ScreenTricky4257@reddit
If you're wise, that shouldn't happen. Let's say you're retiring at 65. So let's consider the extreme case that you live past 95. A life annuity purchased at that age pays off about 25%. So if you want $50,000 a year, you'd need $200,000. If you leave some investments in the market starting at 65, you'd have 30 years of growth to build that. if you get 7% return in the market, you'd need about $25,000 earmarked for that. So that's 95+ taken care of.
So then let's consider 85-95. A 10-year annuity probably gets you about 6%, so you'd need ~$400,000 to buy one. This only has 20 years of market growth, but we'd still expect 7% over that time, so let's say to set aside $100,000 at retirement. And if you die during this time, the annuity is still part of your estate.
So if you set aside just $125,000 at retirement and keep it in the market, you can ensure a regular supply of money for as long as you live. Then you have the rest of your nest egg to live on for twenty years.
BraveG365@reddit
So are you saying annuities are good?
ScreenTricky4257@reddit
For turning a lump sum into guaranteed income--"buying a pension," yes. For investment, not so much.
BraveG365@reddit
The reason I ask is I have a friend who is 52 and he recently got 300k from inheritance....he has some disability issues that make it hard for him to work so he is worried that the 300k now is all that he might have for retirement on top of any SS he gets when he collects at 67.

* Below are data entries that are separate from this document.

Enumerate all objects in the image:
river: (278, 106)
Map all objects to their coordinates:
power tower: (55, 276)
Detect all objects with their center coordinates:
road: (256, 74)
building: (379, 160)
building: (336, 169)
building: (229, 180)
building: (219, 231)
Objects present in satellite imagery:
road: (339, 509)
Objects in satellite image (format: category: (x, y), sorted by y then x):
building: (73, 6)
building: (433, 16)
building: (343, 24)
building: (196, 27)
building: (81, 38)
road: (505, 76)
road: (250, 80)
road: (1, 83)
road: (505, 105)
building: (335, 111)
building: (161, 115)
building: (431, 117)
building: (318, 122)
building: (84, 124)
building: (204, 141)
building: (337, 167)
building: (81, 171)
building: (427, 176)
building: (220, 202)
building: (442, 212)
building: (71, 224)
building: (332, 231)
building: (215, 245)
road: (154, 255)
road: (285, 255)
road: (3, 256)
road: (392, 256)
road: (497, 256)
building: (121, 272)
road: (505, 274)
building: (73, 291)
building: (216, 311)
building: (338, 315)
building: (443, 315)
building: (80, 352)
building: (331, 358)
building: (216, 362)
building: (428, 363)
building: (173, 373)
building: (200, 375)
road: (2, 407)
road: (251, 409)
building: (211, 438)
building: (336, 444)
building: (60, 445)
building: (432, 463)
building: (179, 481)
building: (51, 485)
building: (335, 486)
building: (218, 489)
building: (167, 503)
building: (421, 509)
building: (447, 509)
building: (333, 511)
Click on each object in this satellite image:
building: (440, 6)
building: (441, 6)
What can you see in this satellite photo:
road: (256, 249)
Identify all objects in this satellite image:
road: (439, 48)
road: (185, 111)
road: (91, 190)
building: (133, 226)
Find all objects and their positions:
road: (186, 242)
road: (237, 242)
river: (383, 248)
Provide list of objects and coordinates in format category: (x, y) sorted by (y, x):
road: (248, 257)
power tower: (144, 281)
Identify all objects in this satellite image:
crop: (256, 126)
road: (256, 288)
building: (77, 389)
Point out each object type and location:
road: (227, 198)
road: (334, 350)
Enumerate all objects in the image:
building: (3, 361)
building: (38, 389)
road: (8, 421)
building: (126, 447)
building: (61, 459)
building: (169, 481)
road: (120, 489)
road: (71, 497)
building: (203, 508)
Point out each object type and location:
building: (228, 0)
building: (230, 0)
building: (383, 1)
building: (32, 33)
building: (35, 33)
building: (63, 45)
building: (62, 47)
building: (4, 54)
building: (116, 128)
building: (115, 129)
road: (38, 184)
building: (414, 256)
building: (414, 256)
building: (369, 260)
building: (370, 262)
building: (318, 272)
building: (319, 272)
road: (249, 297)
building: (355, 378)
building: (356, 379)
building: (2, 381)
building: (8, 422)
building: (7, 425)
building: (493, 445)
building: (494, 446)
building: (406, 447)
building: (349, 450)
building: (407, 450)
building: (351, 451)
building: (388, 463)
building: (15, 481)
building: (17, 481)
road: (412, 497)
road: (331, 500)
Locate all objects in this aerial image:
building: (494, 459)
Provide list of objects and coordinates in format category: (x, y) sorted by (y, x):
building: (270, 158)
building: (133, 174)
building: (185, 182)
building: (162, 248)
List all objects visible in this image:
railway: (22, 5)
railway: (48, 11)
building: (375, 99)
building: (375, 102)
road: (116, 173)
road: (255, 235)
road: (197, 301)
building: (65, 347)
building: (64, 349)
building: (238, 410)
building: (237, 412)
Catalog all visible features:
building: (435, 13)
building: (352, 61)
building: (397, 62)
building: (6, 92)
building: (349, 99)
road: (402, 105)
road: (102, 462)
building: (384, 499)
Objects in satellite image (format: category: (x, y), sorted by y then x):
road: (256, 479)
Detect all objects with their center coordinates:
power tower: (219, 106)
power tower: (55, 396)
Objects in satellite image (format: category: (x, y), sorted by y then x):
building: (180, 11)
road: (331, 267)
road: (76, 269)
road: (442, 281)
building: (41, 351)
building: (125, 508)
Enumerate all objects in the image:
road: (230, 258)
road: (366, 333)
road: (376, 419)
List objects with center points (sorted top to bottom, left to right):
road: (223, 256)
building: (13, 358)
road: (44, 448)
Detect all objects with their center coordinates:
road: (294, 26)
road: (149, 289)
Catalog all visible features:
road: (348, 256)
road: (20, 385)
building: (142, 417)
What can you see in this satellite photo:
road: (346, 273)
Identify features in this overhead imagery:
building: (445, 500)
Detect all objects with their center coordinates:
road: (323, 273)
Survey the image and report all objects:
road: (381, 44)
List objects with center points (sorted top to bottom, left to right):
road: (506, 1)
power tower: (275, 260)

He has checked into annuities from different websites and for 100k he can get about 16,000 yr payout if he defers payments for 10 years....but I have told him it might be better to invest the 300k into the market and in 15 yrs at 67 it could double twice which might give him anywhere from 800k to 1.2 million if the market does good.
The issue with an annuity is inflation which can eat an annuity away.
vwaldoguy@reddit
I am retiring early at the end of the month. I'll be 55 next month, and my agency is offering an early buy out. I'm taking it.
Budget-Rub3434@reddit
Omg you are SO LUCKY
baby_maker_666@reddit
Re-tire? Like you're going to put more tread on a tire? Or are you going to "tire again"? I'm genuinely confused? What is this re tirement planning? I dint get it.
SquarePea6155@reddit
Just turned 50. I remember when retirement was something the old guys at work talked about. Surreal to see it much closer on the horizon and its for me, not some “old guy” at work.
Powerful-Union-7962@reddit
Bah! 54 here with a 13 and 10 year old, retirement is waaay off.
ishouldquitsmoking@reddit
I just restarted my 401k after a divorce and all the blah - I have $6,000 to retire on.
snortWeezlbum@reddit
Jealous. :(
Flaky-Artichoke6641@reddit
Retirement planning should be years earlier. Some people take it as a joke and now suffering
MaximumJones@reddit
Welcome to the amazing world of retirement.
donutello2000@reddit
Some (not all) of these are hosted by insurance salesmen who’ll try to scare you into buying annuities with them. Listen, but be skeptical of any sales pitches.
That_Old_Nerd@reddit
Congratulations, I still have seven years with the state, but am hoping it will go fast. Soo looking forward to starting that next chapter in life.
Walking-around-45@reddit
Pulling the trigger In a few months, already cleaning out the house to sell up and put all that capital city money elsewhere, mostly in a travel fund.
Zerojudgementhere@reddit
Congratulations!!! It’s a crazy but wonderful feeling!! I was with the same company for a little over 26 years and was able to get out at the end of last year. I’m 52 so definitely earlier than I originally planned, just couldn’t take the gross incompetence from our “leadership” anymore.
dingonugget@reddit
I'm pulling the plug on this career @ 55 (little under 2 years now)
buckinanker@reddit
I can’t freaking wait! I’m so tired of the rat race! Congrats on planning ahead though!